Having considered the prosecution case in its entirety I find the conviction of both appellants on basis of that evidence was very unsafe.   Since the APs and the OCS Muranga failed to itemize the goods that had been recovered from the appellants, it is not possible to state that the goods that were identified by PW 1 and 2 in court were the same goods that were recovered.  I therefore beg to disagree with the learned magistrate’s considered judgement when he stated;-

“The said goods were recovered after hours after the break in and theft had occurred and the said goods were positively identified by the complainants.  They produced receipts from their wholesalers and the same were not challenged.   The doctrine of recent possession is aptly applicable in the present case and this provides a clear link to the accused having committed the offence.”

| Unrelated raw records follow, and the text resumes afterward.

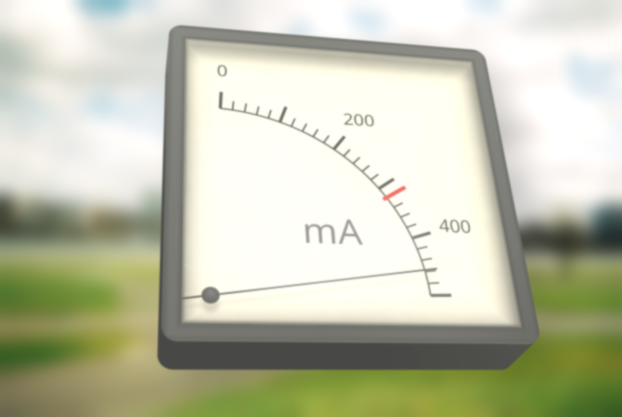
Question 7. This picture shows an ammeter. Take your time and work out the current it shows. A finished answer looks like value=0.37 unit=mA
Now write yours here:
value=460 unit=mA
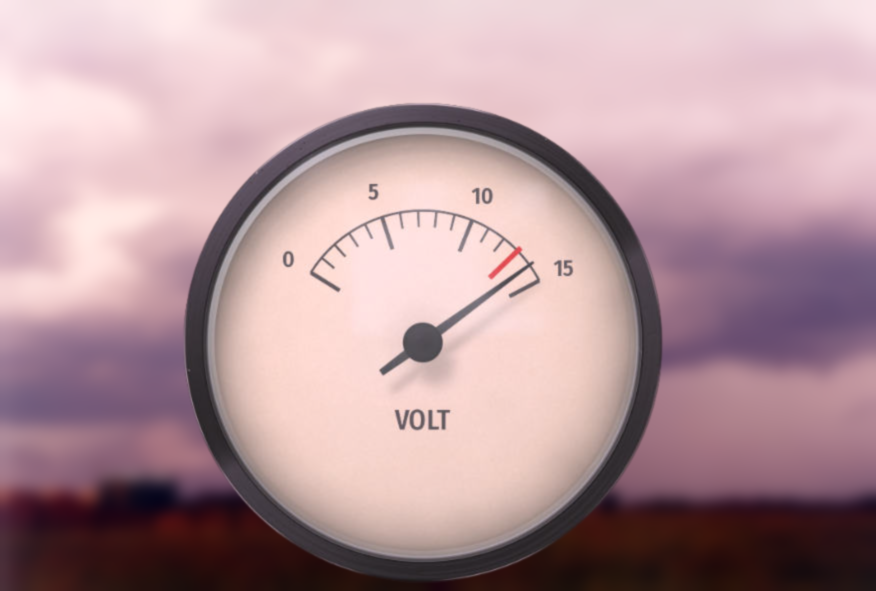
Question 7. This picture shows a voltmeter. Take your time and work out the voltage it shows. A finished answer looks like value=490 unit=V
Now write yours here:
value=14 unit=V
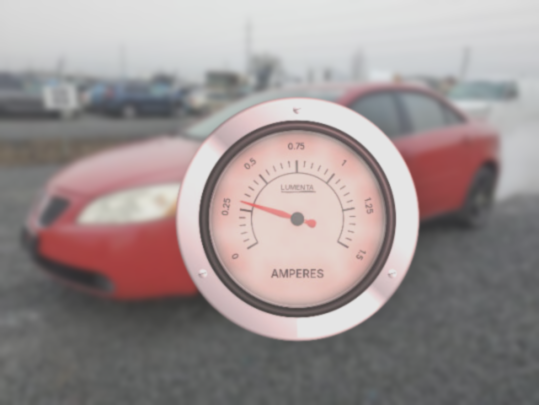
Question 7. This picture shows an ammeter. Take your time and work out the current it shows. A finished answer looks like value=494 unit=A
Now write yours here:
value=0.3 unit=A
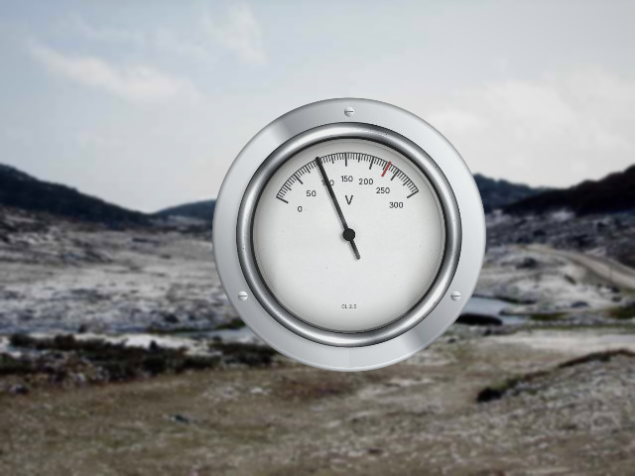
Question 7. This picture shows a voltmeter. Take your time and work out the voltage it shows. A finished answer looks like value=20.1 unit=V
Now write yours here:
value=100 unit=V
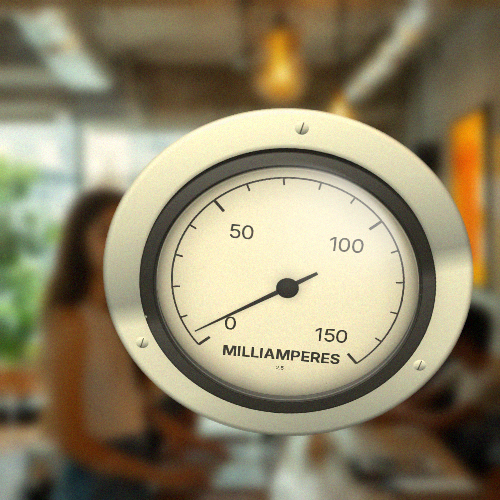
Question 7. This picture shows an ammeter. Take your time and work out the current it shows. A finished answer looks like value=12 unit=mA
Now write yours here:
value=5 unit=mA
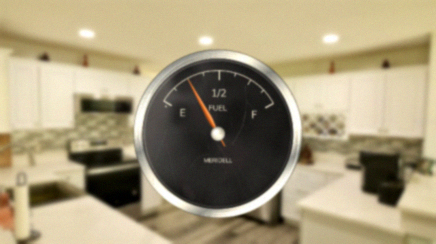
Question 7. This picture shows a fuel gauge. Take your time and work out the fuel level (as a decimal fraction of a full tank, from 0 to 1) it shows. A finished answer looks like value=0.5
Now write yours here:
value=0.25
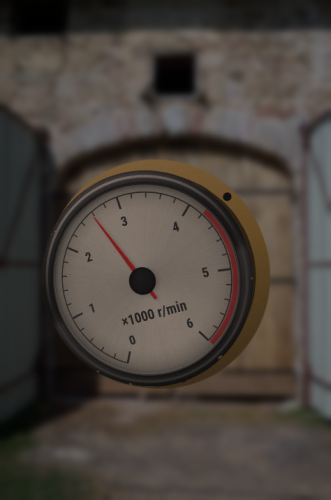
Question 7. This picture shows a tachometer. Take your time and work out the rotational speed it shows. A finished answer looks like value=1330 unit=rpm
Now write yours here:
value=2600 unit=rpm
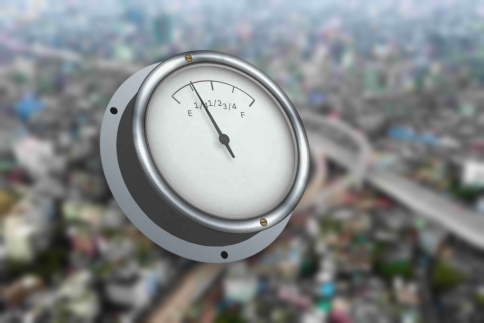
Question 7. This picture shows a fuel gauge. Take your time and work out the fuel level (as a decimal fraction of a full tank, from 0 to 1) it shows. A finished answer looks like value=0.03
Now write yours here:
value=0.25
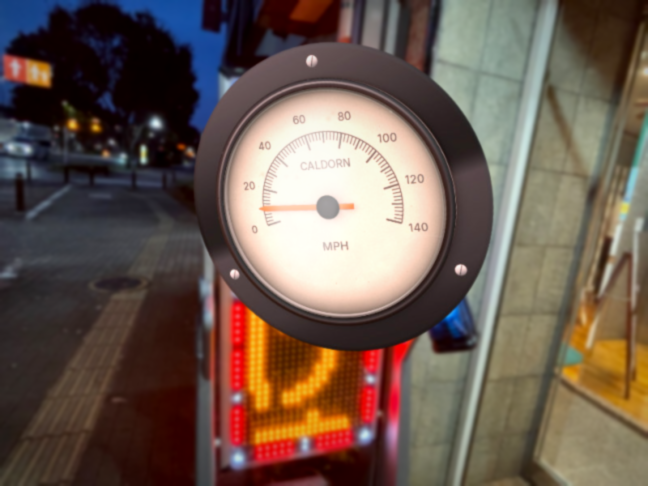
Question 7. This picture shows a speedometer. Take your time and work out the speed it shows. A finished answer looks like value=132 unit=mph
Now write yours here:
value=10 unit=mph
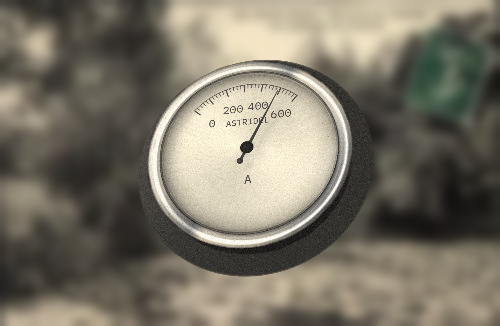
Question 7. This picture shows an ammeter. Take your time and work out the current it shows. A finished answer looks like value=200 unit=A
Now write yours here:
value=500 unit=A
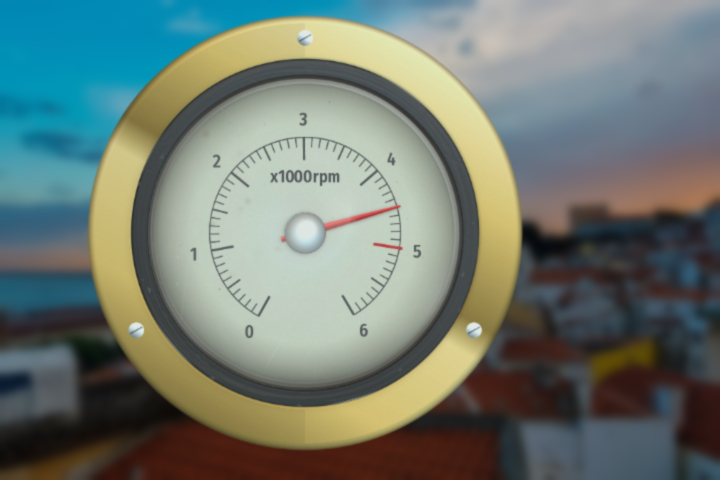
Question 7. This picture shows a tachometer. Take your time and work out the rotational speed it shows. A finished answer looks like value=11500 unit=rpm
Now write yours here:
value=4500 unit=rpm
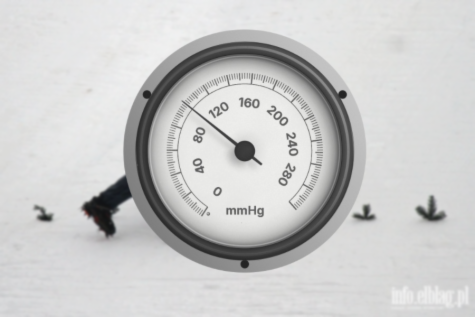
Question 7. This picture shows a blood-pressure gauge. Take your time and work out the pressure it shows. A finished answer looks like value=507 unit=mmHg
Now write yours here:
value=100 unit=mmHg
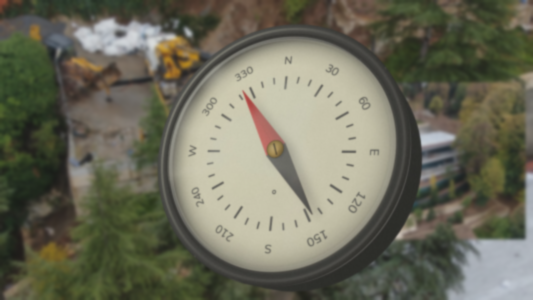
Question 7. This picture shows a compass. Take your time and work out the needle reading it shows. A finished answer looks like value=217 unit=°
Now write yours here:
value=325 unit=°
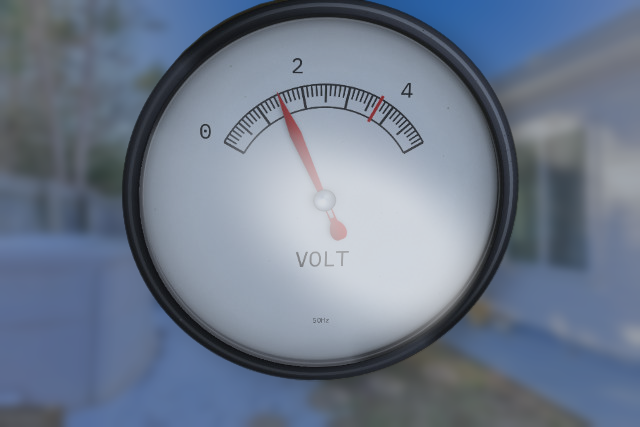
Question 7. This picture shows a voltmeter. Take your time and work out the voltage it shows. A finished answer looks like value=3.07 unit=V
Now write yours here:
value=1.5 unit=V
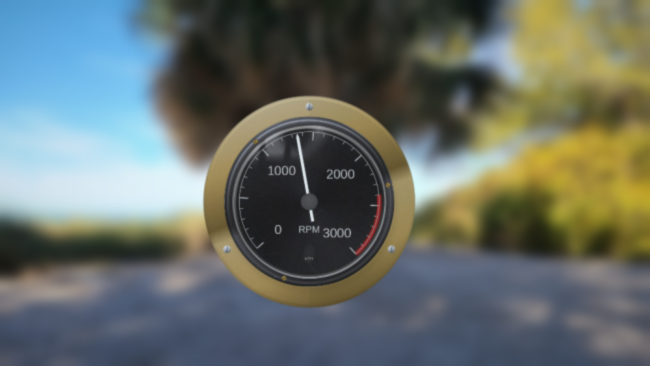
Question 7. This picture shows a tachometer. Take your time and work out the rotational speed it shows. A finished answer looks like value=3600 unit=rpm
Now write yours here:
value=1350 unit=rpm
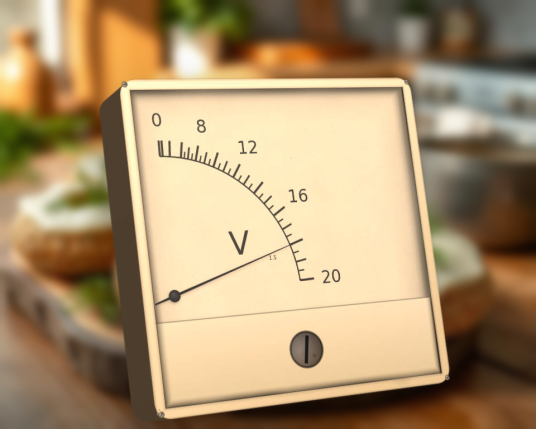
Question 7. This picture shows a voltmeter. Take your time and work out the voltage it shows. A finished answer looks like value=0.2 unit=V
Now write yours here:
value=18 unit=V
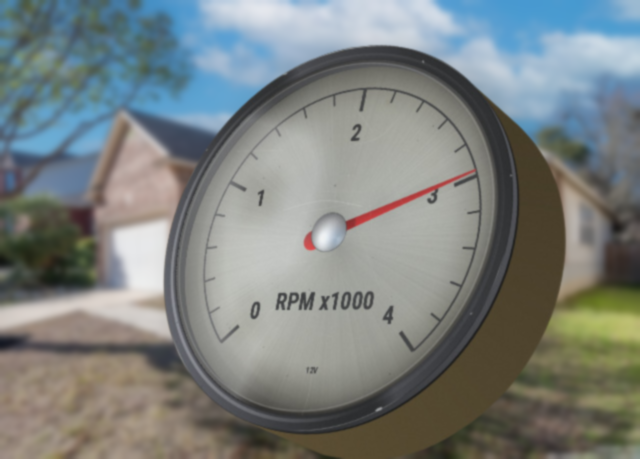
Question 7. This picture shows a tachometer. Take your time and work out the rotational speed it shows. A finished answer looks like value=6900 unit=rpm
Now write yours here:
value=3000 unit=rpm
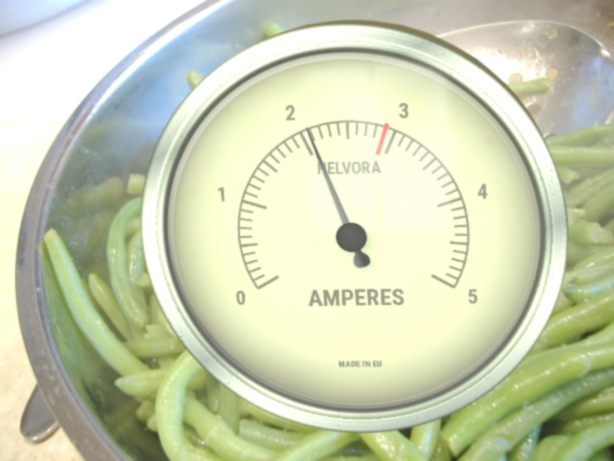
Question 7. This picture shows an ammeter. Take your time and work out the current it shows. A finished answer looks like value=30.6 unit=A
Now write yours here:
value=2.1 unit=A
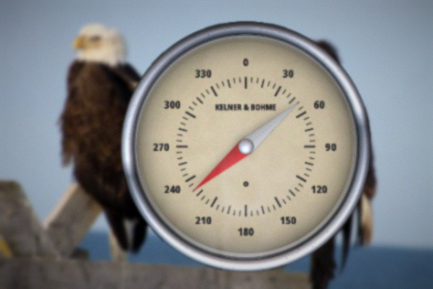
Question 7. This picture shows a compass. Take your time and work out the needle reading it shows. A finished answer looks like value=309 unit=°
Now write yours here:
value=230 unit=°
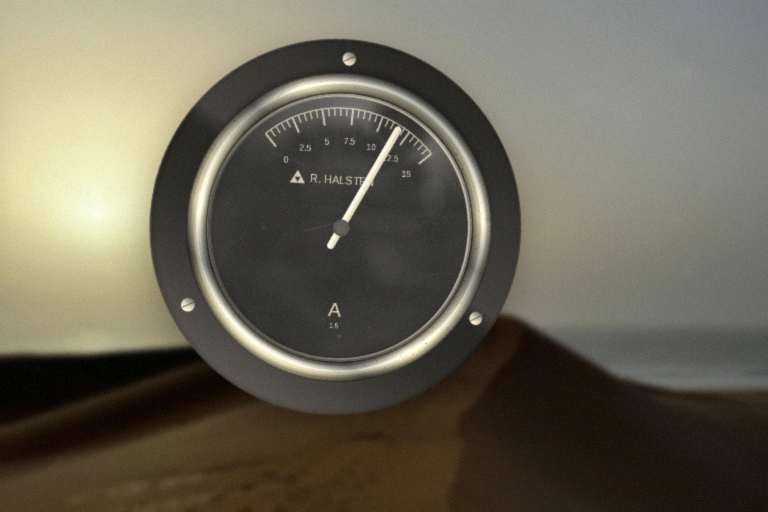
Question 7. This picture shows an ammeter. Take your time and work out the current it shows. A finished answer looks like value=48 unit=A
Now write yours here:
value=11.5 unit=A
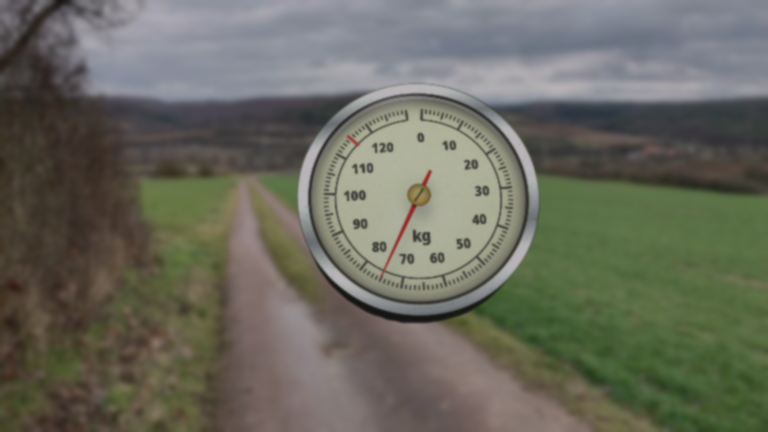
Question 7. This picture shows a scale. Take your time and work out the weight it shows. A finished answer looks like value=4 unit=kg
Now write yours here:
value=75 unit=kg
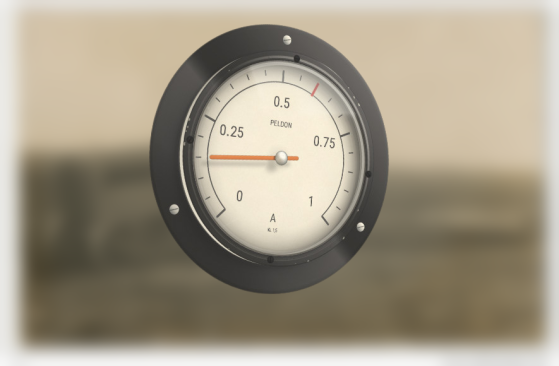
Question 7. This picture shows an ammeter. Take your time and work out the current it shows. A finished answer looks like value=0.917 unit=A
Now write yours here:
value=0.15 unit=A
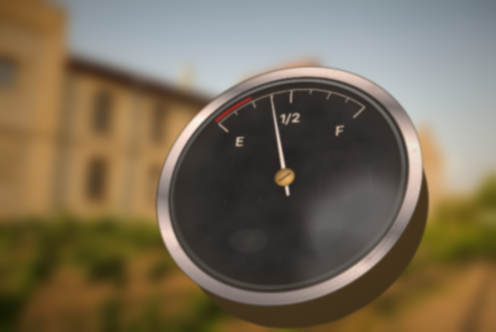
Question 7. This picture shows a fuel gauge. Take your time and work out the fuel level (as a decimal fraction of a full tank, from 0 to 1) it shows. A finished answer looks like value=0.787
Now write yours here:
value=0.375
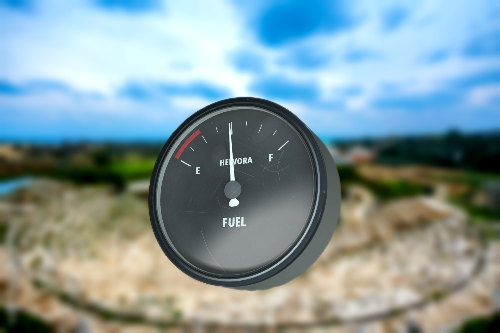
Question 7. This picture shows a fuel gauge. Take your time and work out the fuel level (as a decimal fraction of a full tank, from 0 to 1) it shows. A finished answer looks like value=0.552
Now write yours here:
value=0.5
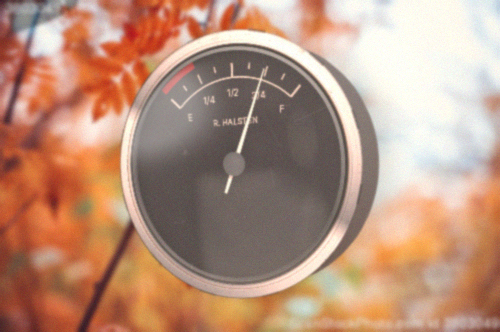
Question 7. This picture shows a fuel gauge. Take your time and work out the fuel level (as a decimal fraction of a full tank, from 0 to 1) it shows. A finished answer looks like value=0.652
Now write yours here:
value=0.75
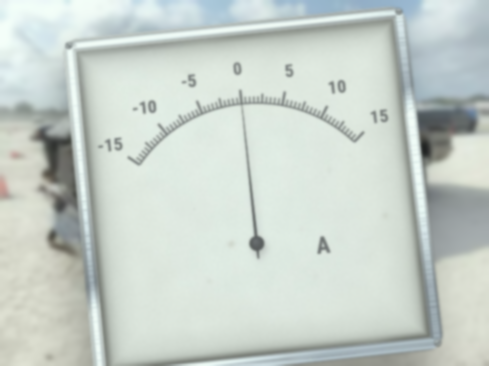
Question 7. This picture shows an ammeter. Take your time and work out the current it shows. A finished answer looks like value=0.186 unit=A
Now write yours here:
value=0 unit=A
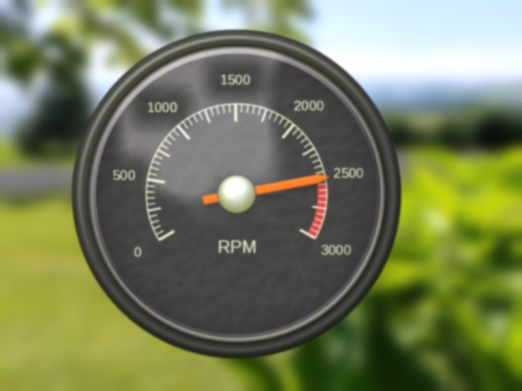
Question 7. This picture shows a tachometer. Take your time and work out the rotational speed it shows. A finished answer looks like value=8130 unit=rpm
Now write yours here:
value=2500 unit=rpm
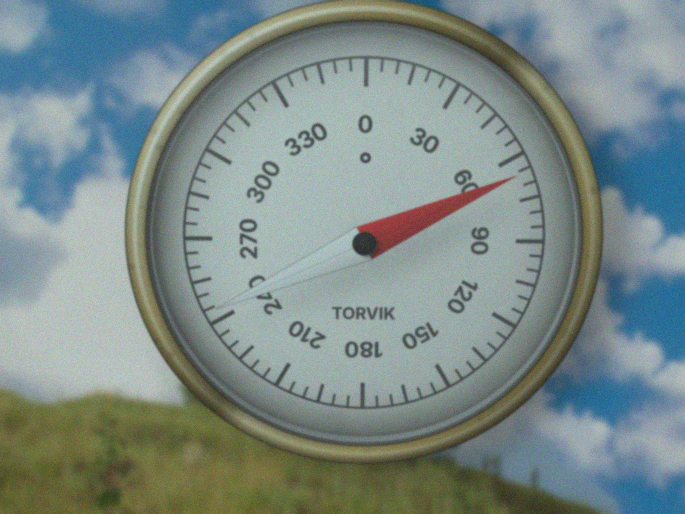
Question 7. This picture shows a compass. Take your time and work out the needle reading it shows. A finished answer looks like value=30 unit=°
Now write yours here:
value=65 unit=°
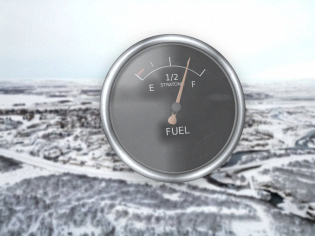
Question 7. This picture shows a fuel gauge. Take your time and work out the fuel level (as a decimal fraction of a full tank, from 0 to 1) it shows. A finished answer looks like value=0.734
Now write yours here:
value=0.75
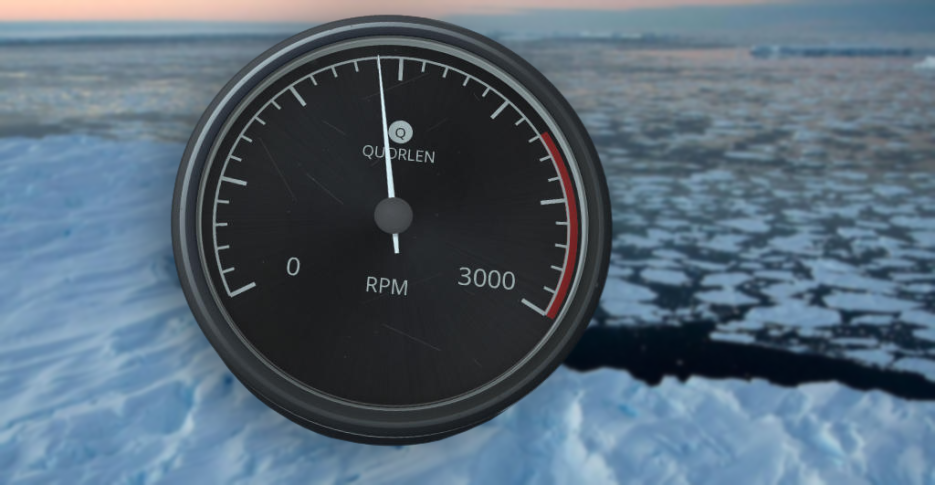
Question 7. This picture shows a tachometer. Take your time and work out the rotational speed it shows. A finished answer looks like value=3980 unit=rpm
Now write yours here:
value=1400 unit=rpm
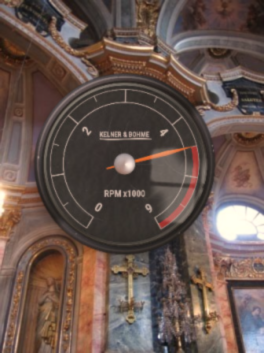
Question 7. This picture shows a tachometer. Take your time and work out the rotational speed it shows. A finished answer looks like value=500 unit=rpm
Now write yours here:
value=4500 unit=rpm
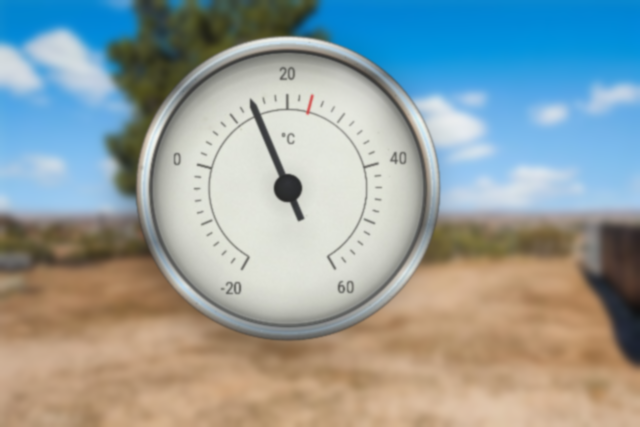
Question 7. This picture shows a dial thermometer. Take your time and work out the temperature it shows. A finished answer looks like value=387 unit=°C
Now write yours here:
value=14 unit=°C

The appellants in their defence stated that they were going to work when they were asked by PW 5 and his colleague to carry the bag which was said to contain the items of goods recovered.  I do agree with the learned State Counsel Ms. Ngalyuka that the line of defence offered by the appellants was a weak one, but bearing in mind that it is not for the defence to prove their innocence but rather it is for the prosecution to prove their case beyond reasonable doubt, I do find that the resultant conviction by the lower court was not safe.  On that basis the conviction by the lower court is hereby quashed and the sentence against the appellants is hereby set aside.

Above all this, the appellants constitutional rights were violated because they were arrested on 31st October 2006 and detained in custody until the day they were presented in court on 6th November 2006.  In total the appellants were detained in custody for five days in contravention of Section 72(3)(b) of the Constitution.  The jurisprudence of the following cases:-

·    Criminal Appeal No. 35 of 2006 Paul Mwangi Murungu v Republic

·    Criminal Appeal No. 120 of 2004 Albanus Mwasia Mutua Vs. Republic

·    Criminal Appeal No. 119 of 2004 Gerald Macharia Githuku Vs. Republic

Clearly shows that the violation of a person constitutional rights will lead to the acquittal or the quashing of a conviction of that person.  I do hereby quash appellant’s conviction and set aside their sentence.  I do hereby order that the appellants be released from custody unless otherwise lawfully held.